Your objective: Please transcribe every entry below exactly as written.

Stored data:
* * * * * * * * *

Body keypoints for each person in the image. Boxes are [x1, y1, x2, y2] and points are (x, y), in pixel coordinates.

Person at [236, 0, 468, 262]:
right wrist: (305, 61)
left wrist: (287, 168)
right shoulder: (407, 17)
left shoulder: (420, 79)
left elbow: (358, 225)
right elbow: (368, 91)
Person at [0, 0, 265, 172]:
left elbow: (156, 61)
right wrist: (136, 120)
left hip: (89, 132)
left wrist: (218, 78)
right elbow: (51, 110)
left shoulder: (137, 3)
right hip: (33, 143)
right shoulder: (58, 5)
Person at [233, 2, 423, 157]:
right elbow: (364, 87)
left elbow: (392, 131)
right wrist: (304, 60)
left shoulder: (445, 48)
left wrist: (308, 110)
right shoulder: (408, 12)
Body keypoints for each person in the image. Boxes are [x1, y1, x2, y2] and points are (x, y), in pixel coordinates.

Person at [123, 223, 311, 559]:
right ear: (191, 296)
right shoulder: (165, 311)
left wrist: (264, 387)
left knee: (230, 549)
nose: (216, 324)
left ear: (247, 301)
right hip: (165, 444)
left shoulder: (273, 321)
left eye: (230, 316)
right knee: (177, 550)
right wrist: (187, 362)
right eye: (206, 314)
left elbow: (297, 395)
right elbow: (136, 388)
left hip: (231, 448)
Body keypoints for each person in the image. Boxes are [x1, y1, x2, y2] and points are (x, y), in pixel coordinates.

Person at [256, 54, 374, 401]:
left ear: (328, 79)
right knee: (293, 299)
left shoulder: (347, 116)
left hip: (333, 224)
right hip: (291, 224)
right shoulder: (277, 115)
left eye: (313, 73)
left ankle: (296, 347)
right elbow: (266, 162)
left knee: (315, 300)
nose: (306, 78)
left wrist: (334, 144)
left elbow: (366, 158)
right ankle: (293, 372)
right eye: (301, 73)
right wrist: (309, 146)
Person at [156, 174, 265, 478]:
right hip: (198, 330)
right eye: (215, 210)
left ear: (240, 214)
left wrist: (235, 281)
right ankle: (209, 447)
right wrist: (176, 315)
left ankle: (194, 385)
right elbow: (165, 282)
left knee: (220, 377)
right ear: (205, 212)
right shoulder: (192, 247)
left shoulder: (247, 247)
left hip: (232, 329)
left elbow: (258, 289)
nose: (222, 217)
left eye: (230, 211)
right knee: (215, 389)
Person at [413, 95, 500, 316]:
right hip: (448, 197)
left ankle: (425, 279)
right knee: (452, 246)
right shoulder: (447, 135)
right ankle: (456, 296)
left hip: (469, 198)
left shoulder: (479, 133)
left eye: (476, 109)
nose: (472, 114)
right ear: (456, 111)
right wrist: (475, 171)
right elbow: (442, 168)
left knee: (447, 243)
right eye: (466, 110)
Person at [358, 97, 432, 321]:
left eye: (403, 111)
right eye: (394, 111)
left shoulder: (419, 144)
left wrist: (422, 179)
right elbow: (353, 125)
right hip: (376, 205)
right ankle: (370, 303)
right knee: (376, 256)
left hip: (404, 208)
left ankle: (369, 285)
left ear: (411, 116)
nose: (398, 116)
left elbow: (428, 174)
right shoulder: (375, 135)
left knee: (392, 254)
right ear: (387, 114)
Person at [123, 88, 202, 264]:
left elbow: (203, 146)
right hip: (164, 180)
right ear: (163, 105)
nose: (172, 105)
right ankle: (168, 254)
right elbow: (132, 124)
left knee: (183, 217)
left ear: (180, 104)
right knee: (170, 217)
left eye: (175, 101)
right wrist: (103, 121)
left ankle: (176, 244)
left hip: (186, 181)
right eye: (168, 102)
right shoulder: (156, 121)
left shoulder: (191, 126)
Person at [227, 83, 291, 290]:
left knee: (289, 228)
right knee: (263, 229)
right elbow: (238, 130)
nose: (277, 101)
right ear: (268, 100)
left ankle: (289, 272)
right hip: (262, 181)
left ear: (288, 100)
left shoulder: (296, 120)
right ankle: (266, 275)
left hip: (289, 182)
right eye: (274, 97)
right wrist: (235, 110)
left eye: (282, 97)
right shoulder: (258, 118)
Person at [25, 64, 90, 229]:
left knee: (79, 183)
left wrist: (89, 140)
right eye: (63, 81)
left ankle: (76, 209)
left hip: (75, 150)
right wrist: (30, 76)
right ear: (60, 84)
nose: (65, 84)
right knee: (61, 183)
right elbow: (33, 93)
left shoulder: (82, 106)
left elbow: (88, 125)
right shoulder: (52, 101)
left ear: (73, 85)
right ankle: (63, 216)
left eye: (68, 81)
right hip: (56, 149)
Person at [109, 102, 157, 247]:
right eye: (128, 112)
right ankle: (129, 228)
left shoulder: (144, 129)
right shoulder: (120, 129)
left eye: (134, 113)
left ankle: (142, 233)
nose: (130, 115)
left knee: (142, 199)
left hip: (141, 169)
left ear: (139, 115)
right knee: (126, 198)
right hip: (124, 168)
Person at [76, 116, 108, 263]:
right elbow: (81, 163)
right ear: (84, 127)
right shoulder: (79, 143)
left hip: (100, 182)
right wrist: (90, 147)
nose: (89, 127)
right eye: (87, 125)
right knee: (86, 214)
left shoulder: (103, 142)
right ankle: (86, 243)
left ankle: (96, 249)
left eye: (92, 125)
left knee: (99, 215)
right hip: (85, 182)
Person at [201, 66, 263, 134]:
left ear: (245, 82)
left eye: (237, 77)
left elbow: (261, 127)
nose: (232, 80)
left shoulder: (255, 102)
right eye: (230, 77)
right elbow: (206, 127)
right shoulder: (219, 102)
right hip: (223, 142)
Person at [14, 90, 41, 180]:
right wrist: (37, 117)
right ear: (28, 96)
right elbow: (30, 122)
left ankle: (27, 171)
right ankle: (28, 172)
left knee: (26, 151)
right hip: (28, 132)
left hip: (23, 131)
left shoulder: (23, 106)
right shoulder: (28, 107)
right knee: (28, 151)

* * * * * * * * *

Solution:
Body keypoints for each person in the image. Boxes are [x1, y1, x2, y2] and points are (x, y), in pixel coordinates.

Person at [236, 0, 468, 262]:
right wrist: (305, 61)
left wrist: (287, 168)
right shoulder: (407, 17)
left shoulder: (420, 79)
left elbow: (358, 225)
right elbow: (368, 91)
Person at [0, 0, 265, 172]:
left elbow: (156, 61)
right wrist: (136, 120)
left hip: (89, 132)
left wrist: (218, 78)
right elbow: (51, 110)
left shoulder: (137, 3)
right hip: (33, 143)
right shoulder: (58, 5)
Person at [233, 2, 423, 157]:
right elbow: (364, 87)
left elbow: (392, 131)
right wrist: (304, 60)
left shoulder: (445, 48)
left wrist: (308, 110)
right shoulder: (408, 12)
Body keypoints for each person in the image. Boxes are [x1, y1, x2, y2] and points are (x, y), in pixel coordinates.

Person at [123, 223, 311, 559]:
right ear: (191, 296)
right shoulder: (165, 311)
left wrist: (264, 387)
left knee: (230, 549)
nose: (216, 324)
left ear: (247, 301)
right hip: (165, 444)
left shoulder: (273, 321)
left eye: (230, 316)
right knee: (177, 550)
right wrist: (187, 362)
right eye: (206, 314)
left elbow: (297, 395)
right elbow: (136, 388)
left hip: (231, 448)
Body keypoints for each person in the image. Boxes are [x1, y1, x2, y2] and points are (x, y), in pixel coordinates.

Person at [256, 54, 374, 401]:
left ear: (328, 79)
right knee: (293, 299)
left shoulder: (347, 116)
left hip: (333, 224)
right hip: (291, 224)
right shoulder: (277, 115)
left eye: (313, 73)
left ankle: (296, 347)
right elbow: (266, 162)
left knee: (315, 300)
nose: (306, 78)
left wrist: (334, 144)
left elbow: (366, 158)
right ankle: (293, 372)
right eye: (301, 73)
right wrist: (309, 146)
Person at [156, 174, 265, 478]:
right hip: (198, 330)
right eye: (215, 210)
left ear: (240, 214)
left wrist: (235, 281)
right ankle: (209, 447)
right wrist: (176, 315)
left ankle: (194, 385)
right elbow: (165, 282)
left knee: (220, 377)
right ear: (205, 212)
right shoulder: (192, 247)
left shoulder: (247, 247)
left hip: (232, 329)
left elbow: (258, 289)
nose: (222, 217)
left eye: (230, 211)
right knee: (215, 389)
Person at [413, 95, 500, 316]:
right hip: (448, 197)
left ankle: (425, 279)
right knee: (452, 246)
right shoulder: (447, 135)
right ankle: (456, 296)
left hip: (469, 198)
left shoulder: (479, 133)
left eye: (476, 109)
nose: (472, 114)
right ear: (456, 111)
right wrist: (475, 171)
right elbow: (442, 168)
left knee: (447, 243)
right eye: (466, 110)
Person at [358, 97, 432, 321]:
left eye: (403, 111)
right eye: (394, 111)
left shoulder: (419, 144)
left wrist: (422, 179)
right elbow: (353, 125)
right hip: (376, 205)
right ankle: (370, 303)
right knee: (376, 256)
left hip: (404, 208)
left ankle: (369, 285)
left ear: (411, 116)
nose: (398, 116)
left elbow: (428, 174)
right shoulder: (375, 135)
left knee: (392, 254)
right ear: (387, 114)
Person at [123, 88, 202, 264]:
left elbow: (203, 146)
right hip: (164, 180)
right ear: (163, 105)
nose: (172, 105)
right ankle: (168, 254)
right elbow: (132, 124)
left knee: (183, 217)
left ear: (180, 104)
right knee: (170, 217)
left eye: (175, 101)
right wrist: (103, 121)
left ankle: (176, 244)
left hip: (186, 181)
right eye: (168, 102)
right shoulder: (156, 121)
left shoulder: (191, 126)
Person at [227, 83, 291, 290]:
left knee: (289, 228)
right knee: (263, 229)
right elbow: (238, 130)
nose: (277, 101)
right ear: (268, 100)
left ankle: (289, 272)
right hip: (262, 181)
left ear: (288, 100)
left shoulder: (296, 120)
right ankle: (266, 275)
left hip: (289, 182)
right eye: (274, 97)
right wrist: (235, 110)
left eye: (282, 97)
right shoulder: (258, 118)
Person at [25, 64, 90, 229]:
left knee: (79, 183)
left wrist: (89, 140)
right eye: (63, 81)
left ankle: (76, 209)
left hip: (75, 150)
right wrist: (30, 76)
right ear: (60, 84)
nose: (65, 84)
right knee: (61, 183)
right elbow: (33, 93)
left shoulder: (82, 106)
left elbow: (88, 125)
right shoulder: (52, 101)
left ear: (73, 85)
right ankle: (63, 216)
left eye: (68, 81)
right hip: (56, 149)
Person at [109, 102, 157, 247]:
right eye: (128, 112)
right ankle: (129, 228)
left shoulder: (144, 129)
right shoulder: (120, 129)
left eye: (134, 113)
left ankle: (142, 233)
nose: (130, 115)
left knee: (142, 199)
left hip: (141, 169)
left ear: (139, 115)
right knee: (126, 198)
right hip: (124, 168)
Person at [76, 116, 108, 263]:
right elbow: (81, 163)
right ear: (84, 127)
right shoulder: (79, 143)
left hip: (100, 182)
right wrist: (90, 147)
nose: (89, 127)
right eye: (87, 125)
right knee: (86, 214)
left shoulder: (103, 142)
right ankle: (86, 243)
left ankle: (96, 249)
left eye: (92, 125)
left knee: (99, 215)
right hip: (85, 182)
Person at [201, 66, 263, 134]:
left ear: (245, 82)
left eye: (237, 77)
left elbow: (261, 127)
nose: (232, 80)
left shoulder: (255, 102)
right eye: (230, 77)
right elbow: (206, 127)
right shoulder: (219, 102)
right hip: (223, 142)
Person at [14, 90, 41, 180]:
right wrist: (37, 117)
right ear: (28, 96)
right elbow: (30, 122)
left ankle: (27, 171)
right ankle: (28, 172)
left knee: (26, 151)
right hip: (28, 132)
left hip: (23, 131)
left shoulder: (23, 106)
right shoulder: (28, 107)
right knee: (28, 151)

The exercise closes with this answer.